Cacao la visite obligatoire de ceux qui venaient nous voir. Habité presque exclusivement par des vietnamiens agriculteurs, ce village a pris une importance capitale pour le pays. On ne trouve sur les marchés de Cayenne pratiquement que des fruits et légumes de Cacao .Mais c’est aussi un village touristique pour son emplacement,ses fêtes traditionnelles et en particulier la fête du têt :le nouvel an des Mongs.
Il y a aussi le musée des insectes ou on trouve tout ou presque ce qui vit dans la foret.

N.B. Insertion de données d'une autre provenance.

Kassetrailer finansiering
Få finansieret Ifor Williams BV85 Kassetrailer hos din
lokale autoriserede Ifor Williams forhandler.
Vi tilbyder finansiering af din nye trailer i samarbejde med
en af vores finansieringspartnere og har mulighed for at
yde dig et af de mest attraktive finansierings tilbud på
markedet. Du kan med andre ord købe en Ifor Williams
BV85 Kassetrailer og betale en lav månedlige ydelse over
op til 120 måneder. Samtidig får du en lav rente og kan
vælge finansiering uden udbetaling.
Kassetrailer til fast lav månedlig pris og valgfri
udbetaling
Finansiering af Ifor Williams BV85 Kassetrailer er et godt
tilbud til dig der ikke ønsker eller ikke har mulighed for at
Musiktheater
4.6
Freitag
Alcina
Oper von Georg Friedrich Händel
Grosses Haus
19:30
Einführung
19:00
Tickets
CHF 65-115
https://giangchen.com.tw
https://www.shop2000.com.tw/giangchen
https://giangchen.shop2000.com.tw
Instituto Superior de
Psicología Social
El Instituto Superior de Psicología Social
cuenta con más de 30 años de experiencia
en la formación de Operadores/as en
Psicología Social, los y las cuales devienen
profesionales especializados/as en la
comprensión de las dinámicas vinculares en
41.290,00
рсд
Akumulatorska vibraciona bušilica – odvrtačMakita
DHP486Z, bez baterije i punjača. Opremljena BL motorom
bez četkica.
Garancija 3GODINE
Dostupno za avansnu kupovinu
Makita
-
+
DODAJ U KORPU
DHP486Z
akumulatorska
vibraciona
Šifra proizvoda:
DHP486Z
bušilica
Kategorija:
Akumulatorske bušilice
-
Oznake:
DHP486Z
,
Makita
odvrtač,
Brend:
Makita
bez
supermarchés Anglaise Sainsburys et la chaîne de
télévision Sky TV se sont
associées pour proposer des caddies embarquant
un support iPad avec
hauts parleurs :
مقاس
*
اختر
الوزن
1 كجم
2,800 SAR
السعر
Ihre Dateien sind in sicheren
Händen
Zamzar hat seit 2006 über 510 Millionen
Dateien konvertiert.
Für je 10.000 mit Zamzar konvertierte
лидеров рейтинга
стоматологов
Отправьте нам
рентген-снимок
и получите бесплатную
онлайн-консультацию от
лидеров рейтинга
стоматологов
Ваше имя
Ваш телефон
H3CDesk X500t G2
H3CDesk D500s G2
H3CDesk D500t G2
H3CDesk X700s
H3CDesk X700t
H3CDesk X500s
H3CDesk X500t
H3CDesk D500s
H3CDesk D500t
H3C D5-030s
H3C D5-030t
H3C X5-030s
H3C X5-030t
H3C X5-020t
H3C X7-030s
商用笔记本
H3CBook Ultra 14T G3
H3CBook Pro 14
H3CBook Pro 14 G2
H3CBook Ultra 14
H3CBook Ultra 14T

Le suprême cadeau : tenir dans sa main une magnifique et majestueuse Matoutou bien velue, celle-ci pas bêcheuse du tout monte le long du bras et si on s’affole pas redescend tranquillement dans la main , enfin si elle a pas envi d’aller plutôt dans le cou !Tout ça n’aurait rien de particulier si la bestiole en question ne faisait pas moins de dix à quinze centimètres de diamètre, mais il n’y a jamais eu de mort à cause des Matoutous !Dans ce musée on y voit aussi les plus gros scarabées et papillons du monde.
La Guyane est bien un pays de contraste. A coté de cette nature pratiquement inviolée depuis la nuit des temps il y a le site de Kourou d’où sont lancées les fusées Européennes. Les soirs de tir ressemblent à des fêtes de la musique. Tout le monde est dehors avec la télé allumée pour avoir le décompte. Et tout d’un coup une éclatante lumière embrase tout l’horizon et quelques secondes plus tard la flamme des moteurs qui grimpe au ciel. Elle bascule doucement vers l’Est et passe au-dessus de nous. On assiste alors au largage des boosters puis du premier et deuxième étage. Lorsque la flamme est devenue presque invisible le bruit du décollage nous parvient puis l’ascension et son passage au-dessus de nous. Tout ça est très rapide,au maximum une minute mais c’est une vision magnifique. J’espère qu’un jour des hommes s’envoleront de Kourou.